5) Most commonly used gases are nitrogen, carbon dioxide and oxygen. A combination of nitrogen and carbon dioxide is applied in most cases, while oxygen helps maintain the color of red meat. It is therefore used to pack raw and minced meat rather than smoked meat and charcuteries.
6) Cherkizovo Group places a special emphasis on developing fine and convenient consumer packaging. In 2015, we introduced a top-notch tray with dividers for Petelinka ready-to-cook products. This innovation optimized the production process and improved the product appearance. A seemingly simple solution can become key to success: within as little as five years, the new packaging has captured the market.
7) Trays are usually made up of polypropylene (PP), polyethylene terephthalate (PET) and aluminum (Al). Each of the three materials has its advantages and special features.

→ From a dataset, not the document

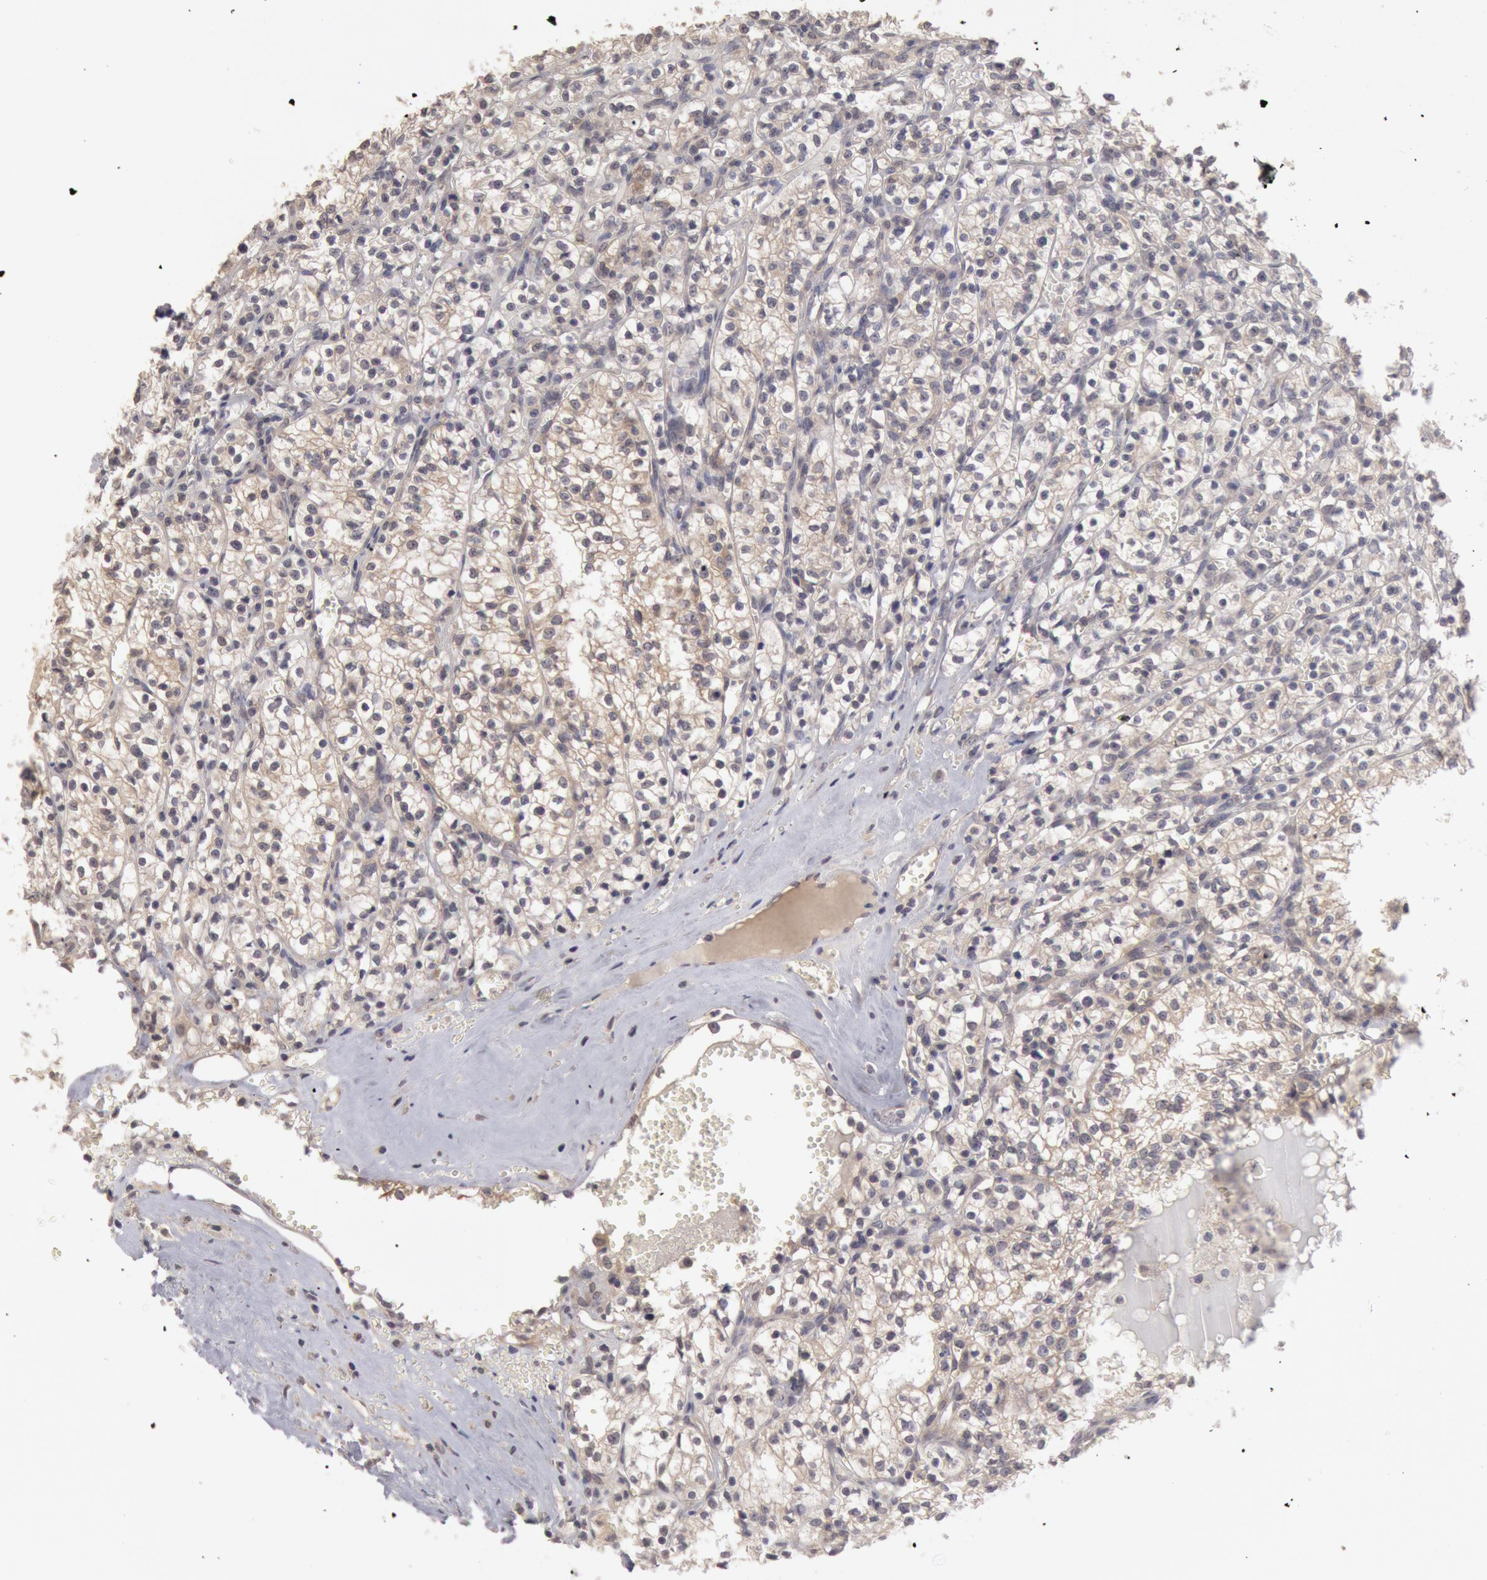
{"staining": {"intensity": "weak", "quantity": "25%-75%", "location": "cytoplasmic/membranous"}, "tissue": "renal cancer", "cell_type": "Tumor cells", "image_type": "cancer", "snomed": [{"axis": "morphology", "description": "Adenocarcinoma, NOS"}, {"axis": "topography", "description": "Kidney"}], "caption": "Renal adenocarcinoma was stained to show a protein in brown. There is low levels of weak cytoplasmic/membranous staining in about 25%-75% of tumor cells.", "gene": "ZFP36L1", "patient": {"sex": "male", "age": 61}}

Polypropylene trays are firm enough to protect products from mechanical damage, and have moderate barrier properties that ensure up to 14-day shelf life for MAP-packaged foods. In contrast, PET trays show much better barrier properties and can withstand freezing. They can be made fully transparent and thus more premium in appearance. Aluminum trays are the highest-barrier (and the most expensive): under certain conditions, products can be stored for up to four weeks using this packaging.
8) The packaging industry offers a wide range of products from a variety of suppliers, which spells the need for vendor selection and quality assessment procedures. Cherkizovo has an in-house R&D lab that tests the full gamut of polymer film properties: gas permeability, thickness, tensile strength under strain and at break, etc. The lab also does tests on corrugated boxes, transport packaging, and various trays.
“At Cherkizovo Group, we make a point of using only the best packaging solutions for all our products across the board. Longer shelf life and higher product appeal are among our topmost priorities. In addition, the use of advanced and high-quality packaging allows us to expand our footprint and boost customer loyalty,” says Armen Pogosyan, Head of the Department of Research and Development and member of Cherkizovo Group's Management Board.
9) Aside from creating a stable atmosphere of gases inside the packaging, Cherkizovo also makes use of vacuum to prolong the shelf life. Once the product is in a container or a bag, all the air is removed and the package is sealed. The absence of oxygen inside the pack prevents fermentation and drying processes.
10) In the meat industry, there are several types of vacuum packaging: the classic flow-pack, thermoforming (a special film wrapped around a tray or paperboard with the product), and skin pack. In skin packaging, the plastic film is softened by heat and draped over the product on the card/tray. Once cooled, the film decreases in size and makes a skin-tight wrap around the product, which is how the technology got its name.